On Tuesday, 30 January 2007 09:57, Len Brown wrote:
> On Monday 29 January 2007 19:12, Linus Torvalds wrote:
> > 
> > On Mon, 29 Jan 2007, Stephen Hemminger wrote:
> > > 
> > > Why do you insist on maintaining the wrong initialization order
> > > on resume? When I raised the issue, Len brought up that the resume
> > > order did not match spec, but then there has been slow progress
> > > in fixing it (it's buried in -mm tree).
> > 
> > It's not getting merged, SINCE IT DOESN'T WORK. It causes all sorts of 
> > problems, because ACPI requires all kinds of things to be up and running 
> > in order to actually work, and that in turn breaks all the devices that 
> > have different ordering constraints.
> > 
> > ACPI is a piece of sh*t. It asks the OS to do impossible things, like 
> > running it early in the config sequence when it then at the same time 
> > wants to depend on stuff that are there *late* in the sequence. It's not 
> > the first time this insane situation has happened, either.
> 
> And it will not be the last:-)
> 
> There are really two cases, one is easy, one hard:
> 
> 1. The ACPI spec and our knowledge of how the HW and talking to our own BIOS
>     folks tells us quite a bit about how things are supposed to work.
> 
> 2. "Windows Bug Compatibility" (tm)
>     When OEMs build systems and test them only with Windows, then
>     the implementation quirks of Windows get ingrained in the platforms.
>     Linux then tries to run on the same platform and wonders why
>     the BIOS does "unusual" things.  The answer is because it has been
>     only tested on Windows and BIOS quirks slip through Windows testing.
> 
>     To be fair, the exact same thing would happen in reverse to Windows
>     if vendors only tested with Linux.
> 
>     http://www.linuxfirmwarekit.org/ is intended to help mitigate some of this
>     problem.  So at least vendors that care about Linux can make sure that
>     they minimize the curve balls they throw us.
> 
> An example of a recent curve ball is when the BIOS supplies two APIC (MADT)
> tables.  Well, the spec says there should be only one...  We have proof
> that Windows doesn't use the 1st for enumerating processors because
> Windows works on a box with a garbled 1st table.
> If we prove that Windows doesn't use the second either then it means
> they enumerate processors  via the DSDT -- which means bringing up
> the ACPI interpreter before bringing up SMP -- and that would require
> a significant change to Linux boot sequence...
> 
> > But we'll try to merge the patch that totally switches around the whole 
> > initialization order hopefully early after 2.6.20. But no way in hell do 
> > we do it now, and I personally suspect we'll end reverting it when we do 
> > try it just because it will probably break other things.
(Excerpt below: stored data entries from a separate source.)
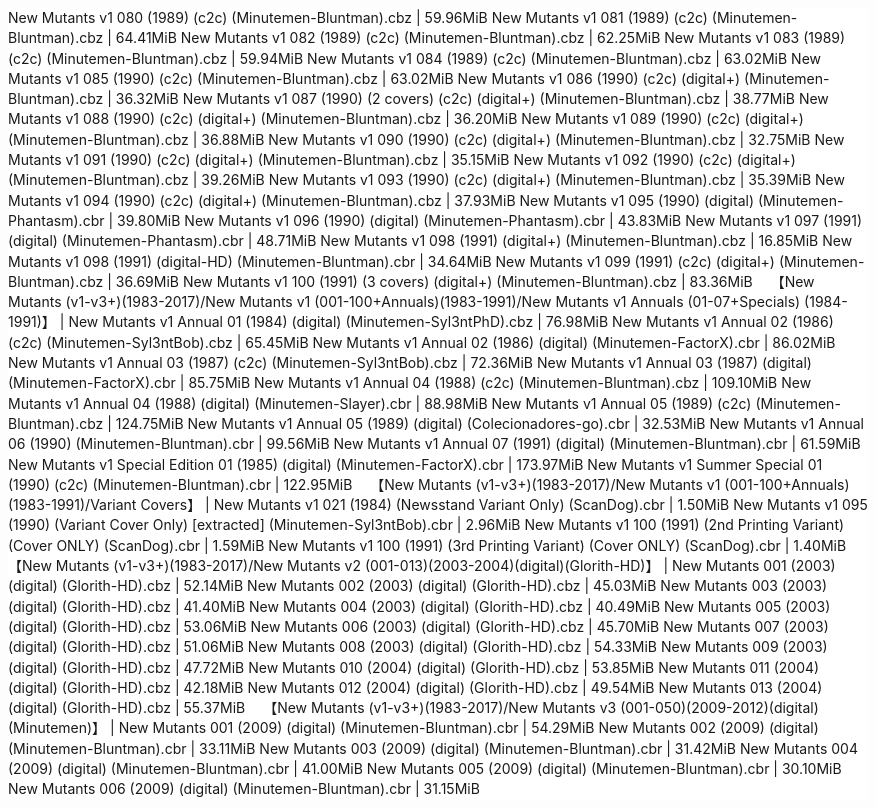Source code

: New Mutants v1 080 (1989) (c2c) (Minutemen-Bluntman).cbz | 59.96MiB
New Mutants v1 081 (1989) (c2c) (Minutemen-Bluntman).cbz | 64.41MiB
New Mutants v1 082 (1989) (c2c) (Minutemen-Bluntman).cbz | 62.25MiB
New Mutants v1 083 (1989) (c2c) (Minutemen-Bluntman).cbz | 59.94MiB
New Mutants v1 084 (1989) (c2c) (Minutemen-Bluntman).cbz | 63.02MiB
New Mutants v1 085 (1990) (c2c) (Minutemen-Bluntman).cbz | 63.02MiB
New Mutants v1 086 (1990) (c2c) (digital+) (Minutemen-Bluntman).cbz | 36.32MiB
New Mutants v1 087 (1990) (2 covers) (c2c) (digital+) (Minutemen-Bluntman).cbz | 38.77MiB
New Mutants v1 088 (1990) (c2c) (digital+) (Minutemen-Bluntman).cbz | 36.20MiB
New Mutants v1 089 (1990) (c2c) (digital+) (Minutemen-Bluntman).cbz | 36.88MiB
New Mutants v1 090 (1990) (c2c) (digital+) (Minutemen-Bluntman).cbz | 32.75MiB
New Mutants v1 091 (1990) (c2c) (digital+) (Minutemen-Bluntman).cbz | 35.15MiB
New Mutants v1 092 (1990) (c2c) (digital+) (Minutemen-Bluntman).cbz | 39.26MiB
New Mutants v1 093 (1990) (c2c) (digital+) (Minutemen-Bluntman).cbz | 35.39MiB
New Mutants v1 094 (1990) (c2c) (digital+) (Minutemen-Bluntman).cbz | 37.93MiB
New Mutants v1 095 (1990) (digital) (Minutemen-Phantasm).cbr | 39.80MiB
New Mutants v1 096 (1990) (digital) (Minutemen-Phantasm).cbr | 43.83MiB
New Mutants v1 097 (1991) (digital) (Minutemen-Phantasm).cbr | 48.71MiB
New Mutants v1 098 (1991) (digital+) (Minutemen-Bluntman).cbz | 16.85MiB
New Mutants v1 098 (1991) (digital-HD) (Minutemen-Bluntman).cbr | 34.64MiB
New Mutants v1 099 (1991) (c2c) (digital+) (Minutemen-Bluntman).cbz | 36.69MiB
New Mutants v1 100 (1991) (3 covers) (digital+) (Minutemen-Bluntman).cbz | 83.36MiB
&emsp;【New Mutants (v1-v3+)(1983-2017)/New Mutants v1 (001-100+Annuals)(1983-1991)/New Mutants v1 Annuals (01-07+Specials) (1984-1991)】 | 
New Mutants v1 Annual 01 (1984) (digital) (Minutemen-Syl3ntPhD).cbz | 76.98MiB
New Mutants v1 Annual 02 (1986) (c2c) (Minutemen-Syl3ntBob).cbz | 65.45MiB
New Mutants v1 Annual 02 (1986) (digital) (Minutemen-FactorX).cbr | 86.02MiB
New Mutants v1 Annual 03 (1987) (c2c) (Minutemen-Syl3ntBob).cbz | 72.36MiB
New Mutants v1 Annual 03 (1987) (digital) (Minutemen-FactorX).cbr | 85.75MiB
New Mutants v1 Annual 04 (1988) (c2c) (Minutemen-Bluntman).cbz | 109.10MiB
New Mutants v1 Annual 04 (1988) (digital) (Minutemen-Slayer).cbr | 88.98MiB
New Mutants v1 Annual 05 (1989) (c2c) (Minutemen-Bluntman).cbz | 124.75MiB
New Mutants v1 Annual 05 (1989) (digital) (Colecionadores-go).cbr | 32.53MiB
New Mutants v1 Annual 06 (1990) (Minutemen-Bluntman).cbr | 99.56MiB
New Mutants v1 Annual 07 (1991) (digital) (Minutemen-Bluntman).cbr | 61.59MiB
New Mutants v1 Special Edition 01 (1985) (digital) (Minutemen-FactorX).cbr | 173.97MiB
New Mutants v1 Summer Special 01 (1990) (c2c) (Minutemen-Bluntman).cbr | 122.95MiB
&emsp;【New Mutants (v1-v3+)(1983-2017)/New Mutants v1 (001-100+Annuals)(1983-1991)/Variant Covers】 | 
New Mutants v1 021 (1984) (Newsstand Variant Only) (ScanDog).cbr | 1.50MiB
New Mutants v1 095 (1990) (Variant Cover Only) \[extracted\] (Minutemen-Syl3ntBob).cbr | 2.96MiB
New Mutants v1 100 (1991) (2nd Printing Variant) (Cover ONLY) (ScanDog).cbr | 1.59MiB
New Mutants v1 100 (1991) (3rd Printing Variant) (Cover ONLY) (ScanDog).cbr | 1.40MiB
&emsp;【New Mutants (v1-v3+)(1983-2017)/New Mutants v2 (001-013)(2003-2004)(digital)(Glorith-HD)】 | 
New Mutants 001 (2003) (digital) (Glorith-HD).cbz | 52.14MiB
New Mutants 002 (2003) (digital) (Glorith-HD).cbz | 45.03MiB
New Mutants 003 (2003) (digital) (Glorith-HD).cbz | 41.40MiB
New Mutants 004 (2003) (digital) (Glorith-HD).cbz | 40.49MiB
New Mutants 005 (2003) (digital) (Glorith-HD).cbz | 53.06MiB
New Mutants 006 (2003) (digital) (Glorith-HD).cbz | 45.70MiB
New Mutants 007 (2003) (digital) (Glorith-HD).cbz | 51.06MiB
New Mutants 008 (2003) (digital) (Glorith-HD).cbz | 54.33MiB
New Mutants 009 (2003) (digital) (Glorith-HD).cbz | 47.72MiB
New Mutants 010 (2004) (digital) (Glorith-HD).cbz | 53.85MiB
New Mutants 011 (2004) (digital) (Glorith-HD).cbz | 42.18MiB
New Mutants 012 (2004) (digital) (Glorith-HD).cbz | 49.54MiB
New Mutants 013 (2004) (digital) (Glorith-HD).cbz | 55.37MiB
&emsp;【New Mutants (v1-v3+)(1983-2017)/New Mutants v3 (001-050)(2009-2012)(digital)(Minutemen)】 | 
New Mutants 001 (2009) (digital) (Minutemen-Bluntman).cbr | 54.29MiB
New Mutants 002 (2009) (digital) (Minutemen-Bluntman).cbr | 33.11MiB
New Mutants 003 (2009) (digital) (Minutemen-Bluntman).cbr | 31.42MiB
New Mutants 004 (2009) (digital) (Minutemen-Bluntman).cbr | 41.00MiB
New Mutants 005 (2009) (digital) (Minutemen-Bluntman).cbr | 30.10MiB
New Mutants 006 (2009) (digital) (Minutemen-Bluntman).cbr | 31.15MiB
But we'll see.
> 
> I agree with this plan, and I concur with your outlook.
> 
> I think Rafel is holding the ball here as we wait for an SMP-safe freezer:
> http://lists.osdl.org/pipermail/linux-pm/2006-December/004233.html

Well, no longer. :-)

The freezer in 2.6.20-rc6 should be SMP-safe and the patches to change
the suspend-resume code ordering are in -mm:

pm-change-code-ordering-in-mainc.patch
swsusp-change-code-ordering-in-diskc.patch
swsusp-change-code-order-in-diskc-fix.patch
swsusp-change-code-ordering-in-userc.patch
swsusp-change-code-ordering-in-userc-sanity.patch
swsusp-change-pm_ops-handling-by-userland-interface.patch

I have no problems whatsoever with these patches on SMP boxes and if anyone
has, please let me know.

Greetings,
Rafael


-- 
If you don't have the time to read,
you don't have the time or the tools to write.